L’entreprise intermédiaire chargée de superviser les marchés gaziers allemands a annoncé mardi (21 mai) que la surtaxe controversée sur le transit du gaz prélevée par l’Allemagne augmentera à partir de juillet, ce qui risque d’aggraver les tensions avec l’Autriche et Bruxelles à ce sujet.

Euractiv.com
Transport, Telecommunications and Energy Council in Luxembourg
(De gauche à droite) Robert Habeck, ministre allemand de l’Économie et de l’Action climatique, Kadri Simson, commissaire européenne à l’Énergie, et Leonore Gewessler, ministre autrichienne chargée de l’Action climatique, de l’Environnement, de l’Énergie, de la Mobilité, de l’Innovation et de la Technologie, lors du Conseil « Transports, télécommunications et énergie » à Luxembourg, le 27 juin 2022. [EPA-EFE/JULIEN WARNAND]

L’entreprise intermédiaire chargée de superviser les marchés gaziers allemands, le Trading Hub Europe (THE), a annoncé mardi (21 mai) que la surtaxe controversée sur le transit du gaz prélevée par l’Allemagne augmentera à partir de juillet, ce qui risque d’aggraver les tensions avec l’Autriche et Bruxelles à ce sujet.

À l’été 2022, l’Allemagne a vu son principal fournisseur de gaz, la Russie, restreindre ses exportations. Pris de panique, le gouvernement s’est alors lancé dans des achats frénétiques, investissant dans le gaz à un moment où les prix étaient très élevés pour remplir ses stocks avant l’hiver.

Aujourd’hui, Berlin est confronté aux répercussions financières de l’achat de milliards de mètres cubes de gaz lorsque les prix étaient élevés, qui doivent désormais être vendus à un prix inférieur.

Pour compenser les pertes et couvrir les coûts de stockage associés, l’entreprise intermédiaire chargée de superviser ses marchés gaziers, THE, a décidé de prélever une surtaxe sur les ventes de gaz pour que les consommateurs en supportent le coût.
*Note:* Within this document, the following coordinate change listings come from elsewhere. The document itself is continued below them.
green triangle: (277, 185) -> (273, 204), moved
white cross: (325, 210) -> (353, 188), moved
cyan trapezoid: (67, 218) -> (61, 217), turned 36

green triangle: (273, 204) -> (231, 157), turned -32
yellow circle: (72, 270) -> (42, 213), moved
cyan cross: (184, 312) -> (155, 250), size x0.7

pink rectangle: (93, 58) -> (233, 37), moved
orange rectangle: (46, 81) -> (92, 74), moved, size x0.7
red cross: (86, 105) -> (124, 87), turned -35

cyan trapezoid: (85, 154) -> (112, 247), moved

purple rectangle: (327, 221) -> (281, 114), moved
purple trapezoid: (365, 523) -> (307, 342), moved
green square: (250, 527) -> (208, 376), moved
Et les voisins de l’Allemagne ont également été touchés, puisque tout gaz transitant dans les gazoducs allemands se voit imposer cette taxe additionnelle.

Et à partir de juillet, la surtaxe sera augmentée de 34 % pour atteindre 2,50 euros par MWh, a annoncé l’opérateur mardi.

L’Autriche, soutenue par des pays comme la Pologne, la Hongrie et la République tchèque, estime que la surtaxe entrave l’abandon progressif du gaz russe, car le gaz provenant d’ailleurs importé via les terminaux de gaz naturel liquéfié (GNL) d’Europe occidentale devient plus coûteux en raison de la taxe de transit allemande.

Pour Vienne, cette taxe est contraire au principe de libre-circulation des marchandises au sein de l’UE. Interrogée par un eurodéputé en avril, la Commission européenne a répondu qu’elle « suivait attentivement la situation dans l’UE et qu’elle était en contact avec les autorités allemandes au sujet de la légalité des frais de stockage du gaz ».

Par le passé, le gouvernement allemand a insisté sur le fait que la taxe était conforme aux règles de l’UE et qu’elle contribuait à la stabilité du marché européen du gaz en finançant les obligations annuelles de stockage.

« Nous continuons à mener des discussions intensives avec la Commission et les États membres sur cette question », a indiqué à Euractiv un porte-parole du ministère allemand de l’Économie et de l’Action climatique.

THE, chargé de prélever la taxe et de maintenir les niveaux de stockage du gaz au plus haut, a justifié l’augmentation de la surtaxe par le contexte de chute rapide des prix du gaz.

« En 2022, THE a acheté quelque 50 TWh de gaz à un prix moyen d’environ 175 EUR/MWh pour les stocker », a expliqué l’opérateur, ajoutant que si il a réussi à vendre un quart du gaz à 50 % du prix d’achat, le volume restant a dû être vendu à moins d’un tiers du prix d’achat.

Experts et associations industrielles fustigent également la surtaxe.

« La Commission européenne devrait maintenant passer à la vitesse supérieure et faire entendre sa voix », a écrit Christoph Dolna-Gruber, un expert autrichien, sur X. Et d’ajouter que la surtaxe a déclenché un cercle vicieux : moins de gaz transite par l’Allemagne à cause de la taxe, ce qui entraîne des frais plus élevés pour pallier les pertes massives engendrées.

L’association du secteur de l’électricité Eurelectric a pour sa part soutenu que la taxe violait les principes de libre-échange de l’UE.